> **EXERCISE DIRECTIONS**: Your copy of the data should match it exactly, except that the pictures are gone.

Start of EXTRACTED INFORMATION

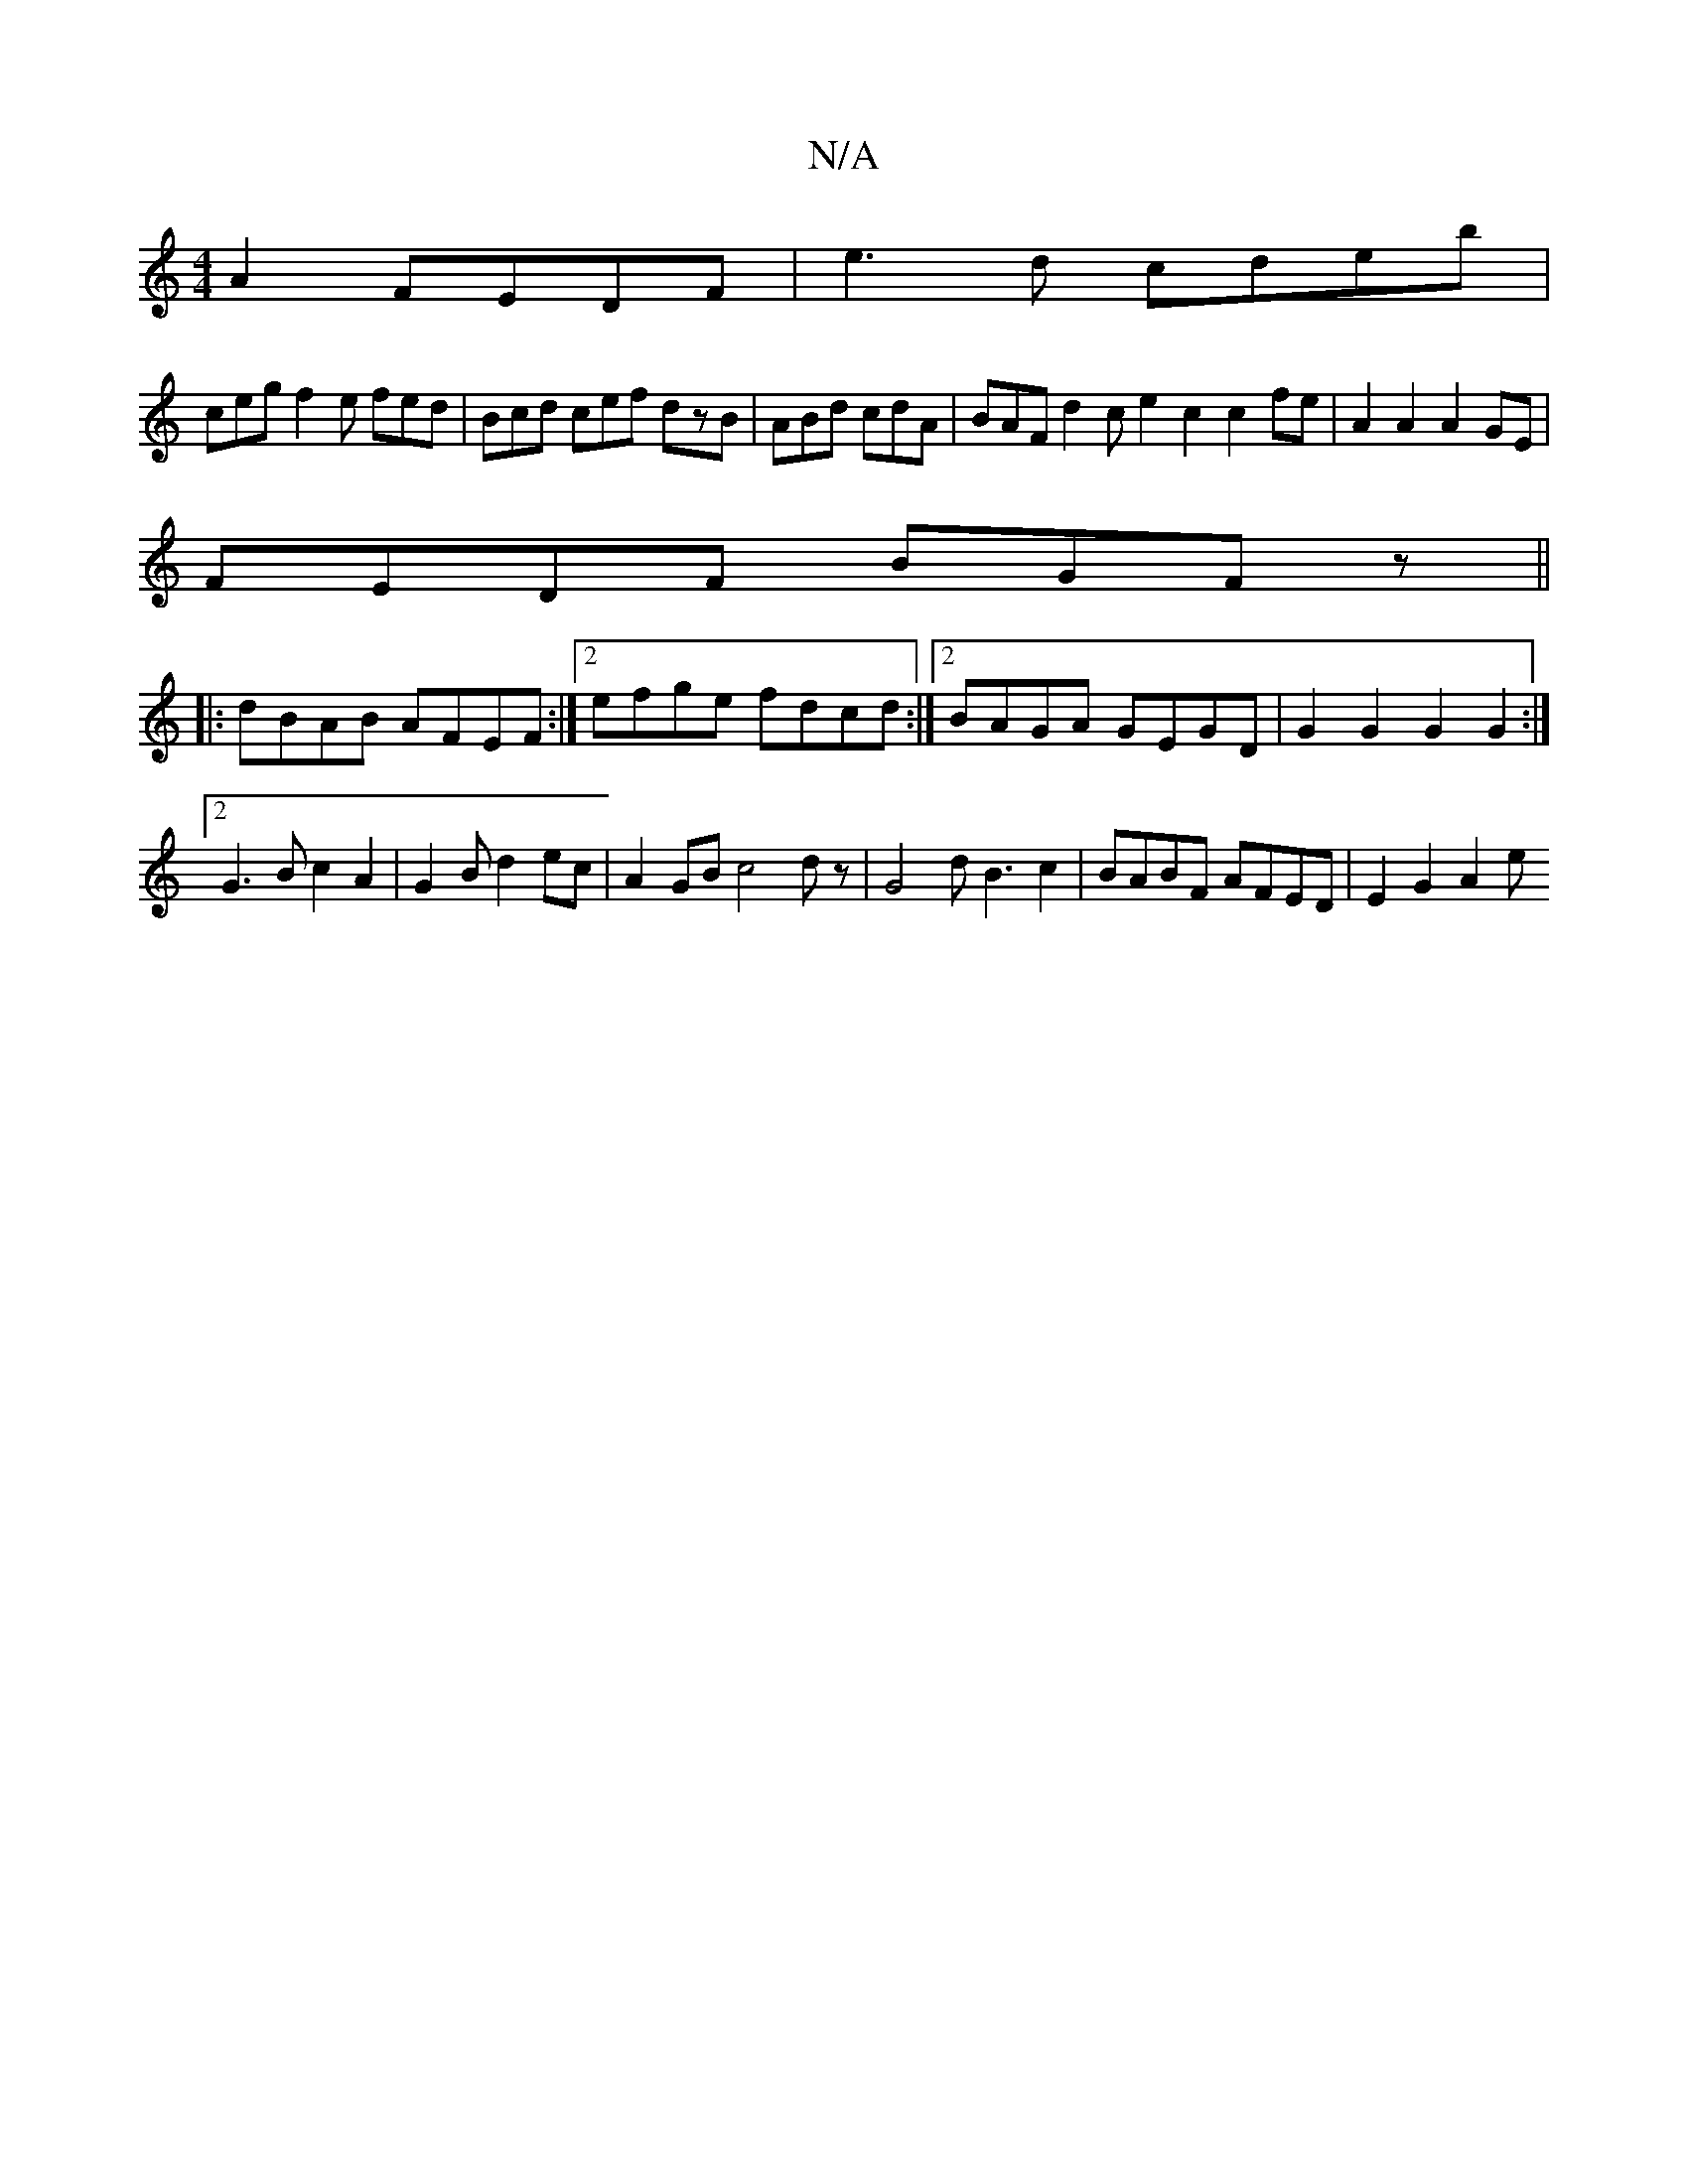 X:1
T:N/A
M:4/4
R:N/A
K:Cmajor
A2 FEDF|e3d cdeb|
cegf2e fed|Bcd cef dzB|ABd cdA|BAF d2c e2c2 c2fe|A2A2A2GE|
FEDF BGFz||
|:dBAB AFEF:|2 efge fdcd:|2 BAGA GEGD|G2 G2 G2G2 :|2 G3 B c2A2|G2Bd2ec |A2 GB c4 dz|G4 dB3c2|BABF AFED|E2G2 A2e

End of EXTRACTED INFORMATION

> **YOUR SOLUTION**:
 X:1
T:N/A
M:4/4
R:N/A
K:Cmajor
A2 FEDF|e3d cdeb|
cegf2e fed|Bcd cef dzB|ABd cdA|BAF d2c e2c2 c2fe|A2A2A2GE|
FEDF BGFz||
|:dBAB AFEF:|2 efge fdcd:|2 BAGA GEGD|G2 G2 G2G2 :|2 G3 B c2A2|G2Bd2ec |A2 GB c4 dz|G4 dB3c2|BABF AFED|E2G2 A2e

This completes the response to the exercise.